Abstract
Survival of patients with Implantable Cardioverter Defibrillator (ICD) at Ullevål University Hospital, 1984-2004.
Johanne Haugen, Malin Fredholm Langlo, Finn Hegbom.
Background. In the western part of the world, cardiac arrest is a frequent cause of death. Every year 5000-8000 persons in Norway are affected. In this study we wanted to look at the survival of patients with implanted cardioverter defibrillator (ICD) at Ullevål University Hospital, in the period of 1984-2004. The primary aim of ICD-implantation is protection against sudden cardiac death caused by ventricular tachyarrhytmia.

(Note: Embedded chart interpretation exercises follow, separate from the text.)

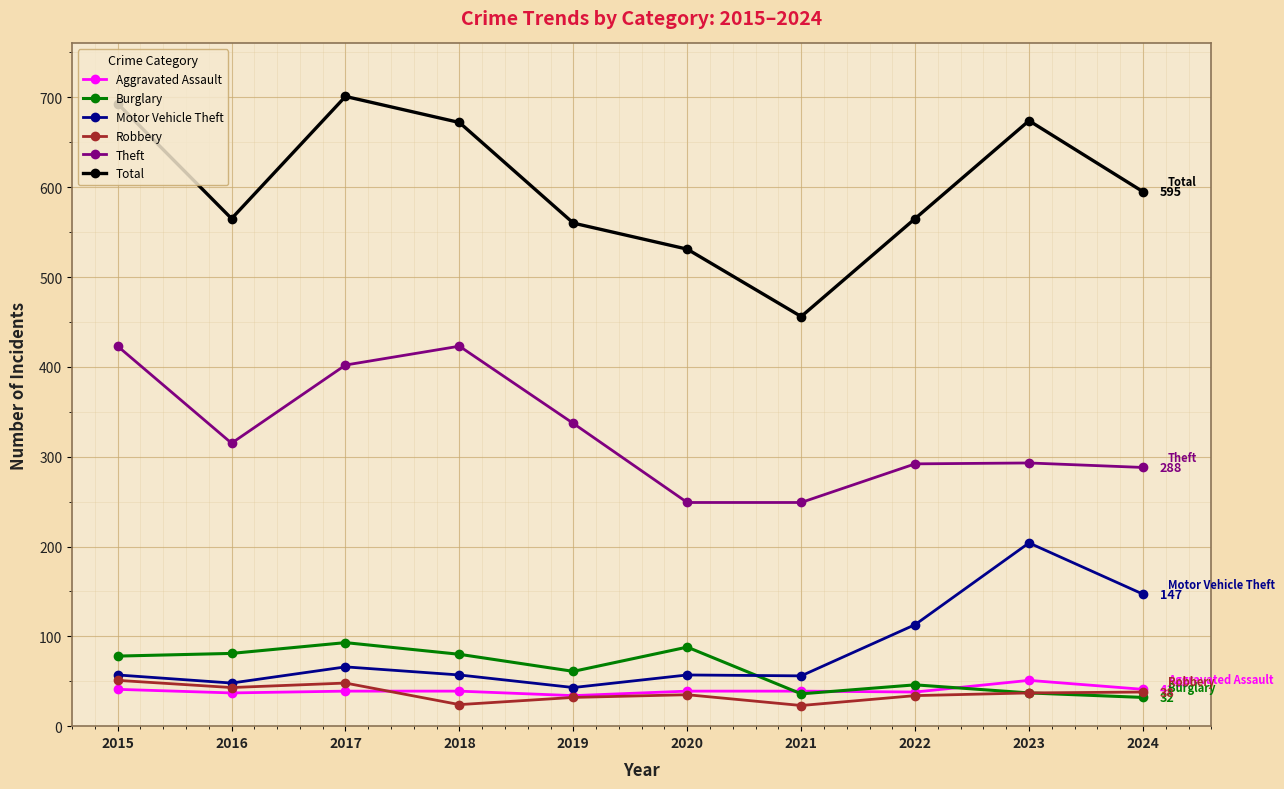

What is the total value across all series at 2024?

1141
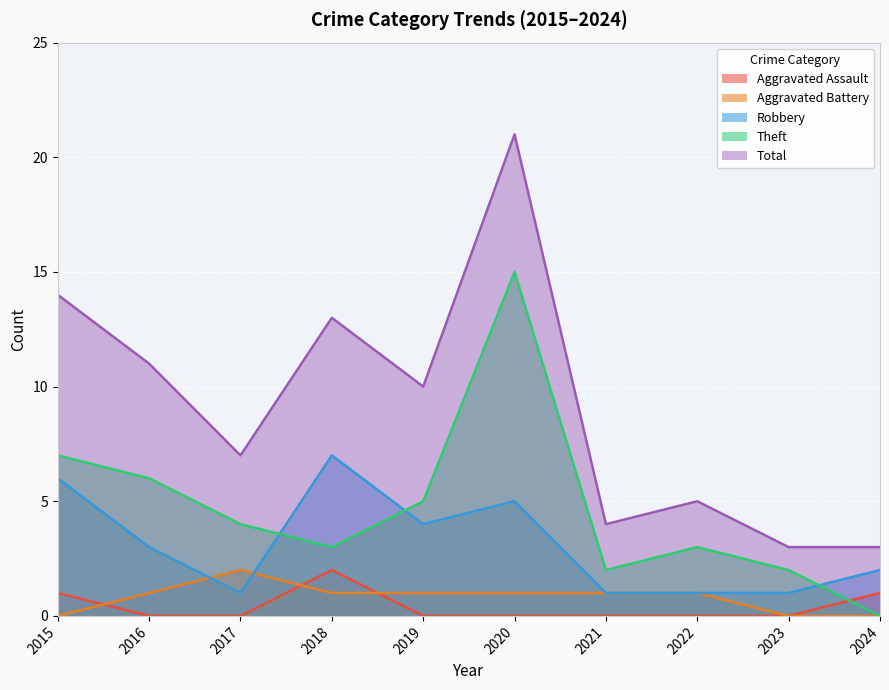

Reading left to right, list all the values displayed in this chart.

Aggravated Assault: 2015=1	2016=0	2017=0	2018=2	2019=0	2020=0	2021=0	2022=0	2023=0	2024=1
Aggravated Battery: 2015=0	2016=1	2017=2	2018=1	2019=1	2020=1	2021=1	2022=1	2023=0	2024=0
Robbery: 2015=6	2016=3	2017=1	2018=7	2019=4	2020=5	2021=1	2022=1	2023=1	2024=2
Theft: 2015=7	2016=6	2017=4	2018=3	2019=5	2020=15	2021=2	2022=3	2023=2	2024=0
Total: 2015=14	2016=11	2017=7	2018=13	2019=10	2020=21	2021=4	2022=5	2023=3	2024=3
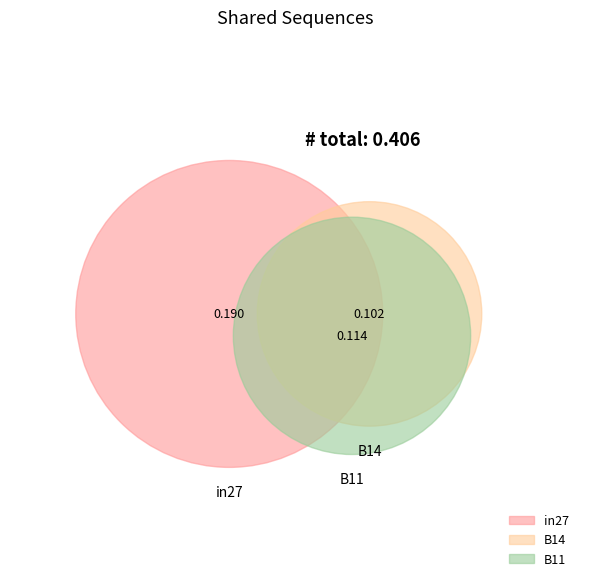

What percentage is the in27 slice, to the nearest percent?

47%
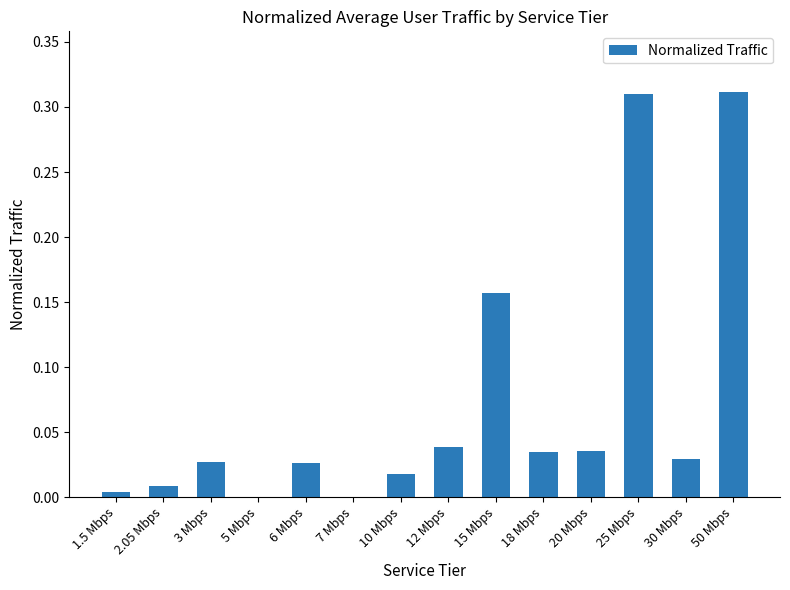

What is the change in value from 3 Mbps to 15 Mbps?

+0.1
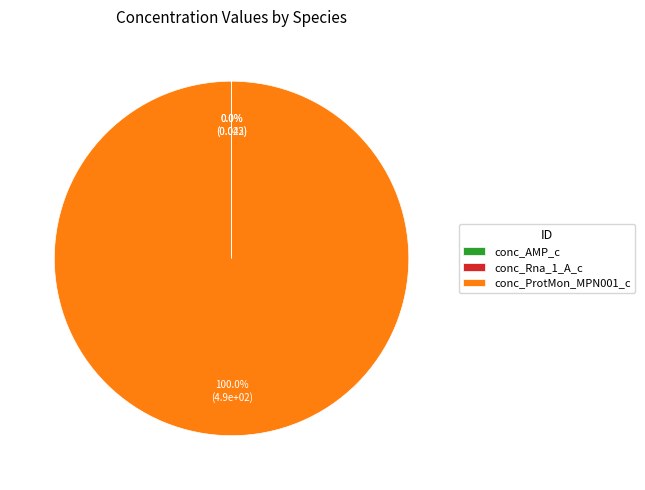

Which slice represents more than half of the pie?

conc_ProtMon_MPN001_c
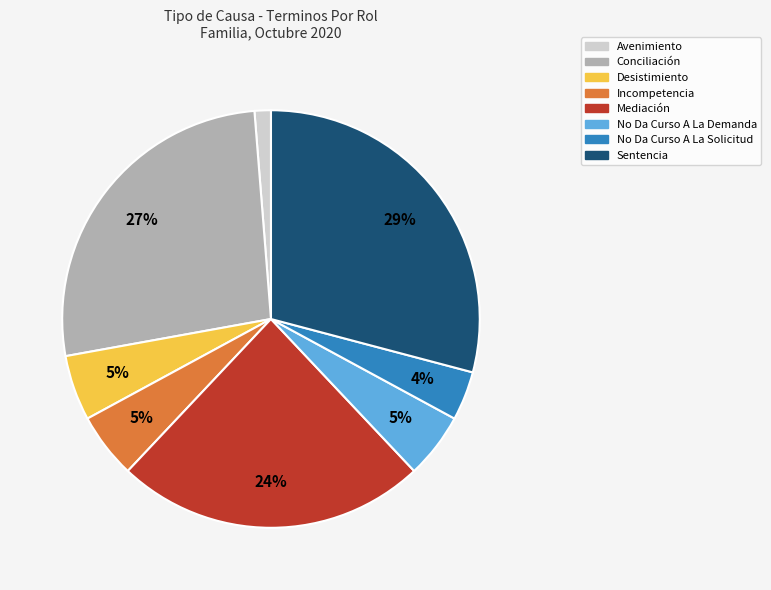

What is the ratio of the value at Desistimiento to the value at Mediación?

0.2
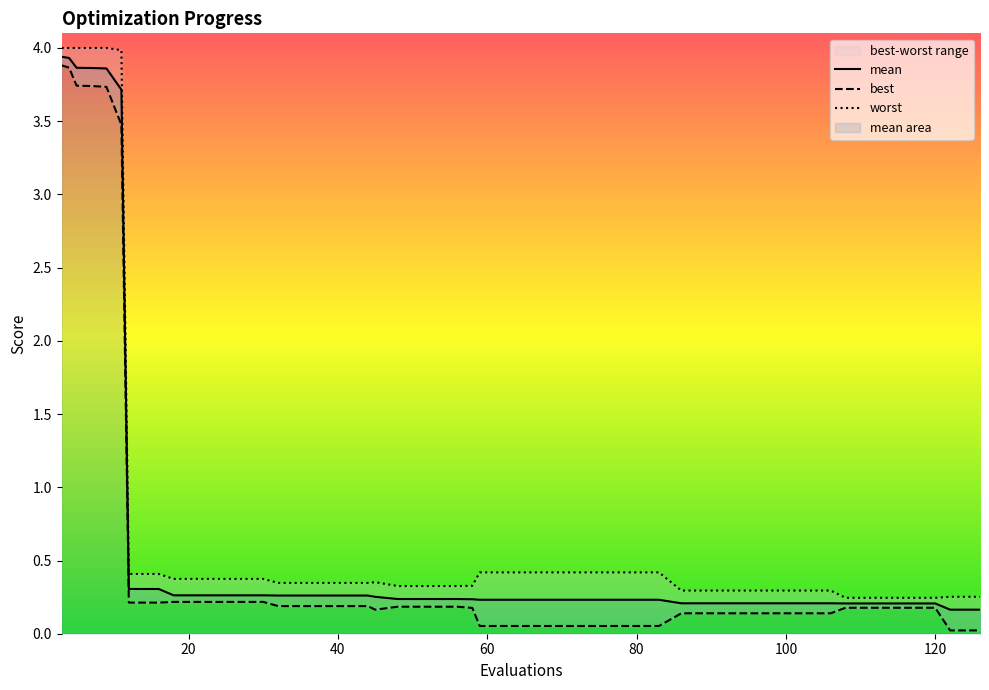

Does the chart display data point markers on the line(s)?

No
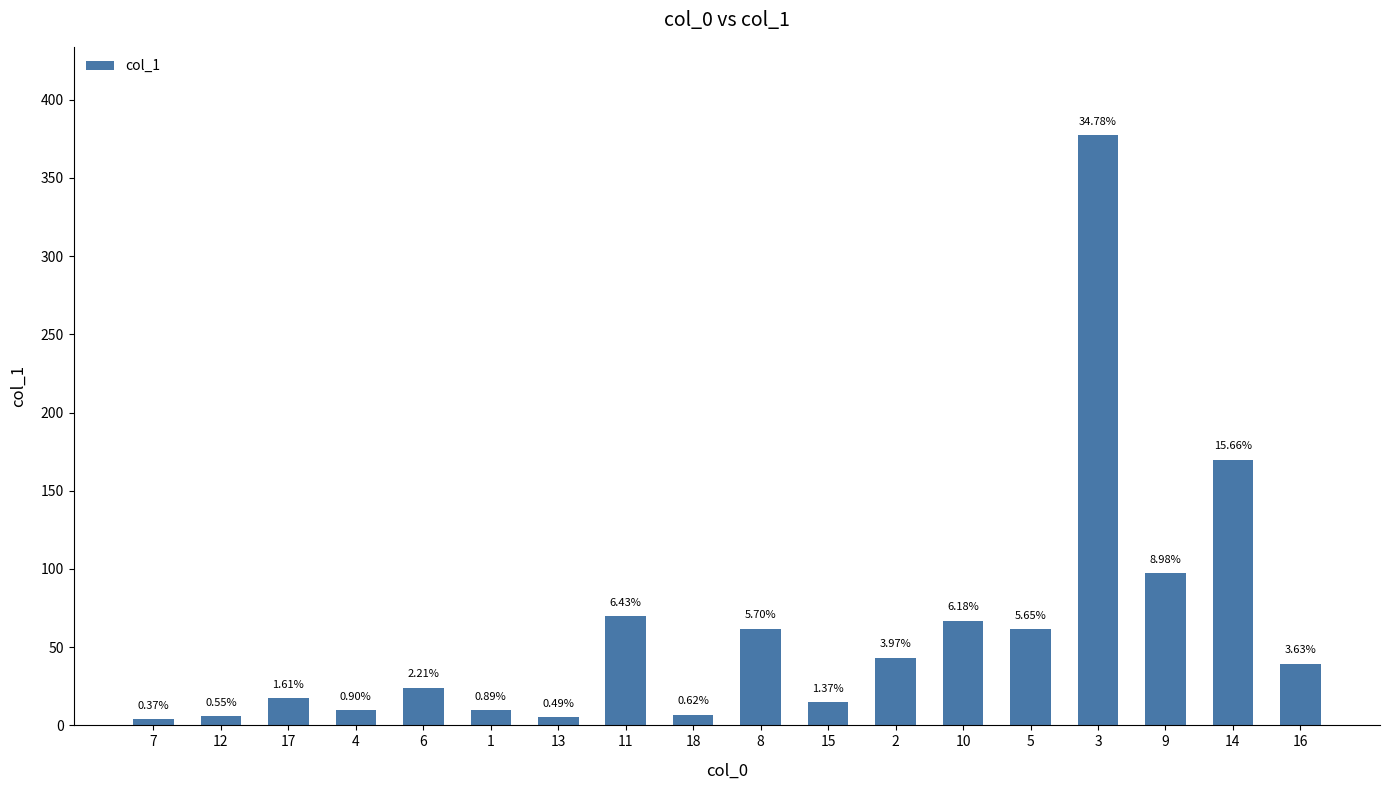

What is the difference between the values at 14 and 11?

100.1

Material and method. We have observed a material of 264 ICD-patients and registered some important predictors of mortality. Patients were followed at least 6 months after the implantation.
Results. The indications for ICD therapy at Ullevål University Hospital are related to clinical presentation, such as survival of sudden cardiac arrest (39%), ventricular tachycardia (27%) and syncope (27%). The overall survival after 5 years was 78%. Patients with left ventricular ejection fraction (EF) < 35% have a mortality-risk of 108% compared to the group of patients with EF > 35% (p=0,018). Survivors of cardiac arrest have an increased mortality-risk of 85% (p=0,034). An age-increase of 10 years also increased the mortality-risk with 81% (p=0,001).
Interpretation. The most important predictors of survival in ICD-patients at Ullevål University Hostpital are EF, age and earlier cardiac arrest. We found a significantly lower 5-years survival of patients with EF < 35% and patients with clinical presentation of cardiac arrest. An age-increase of 10 years is also a significant riskfactor.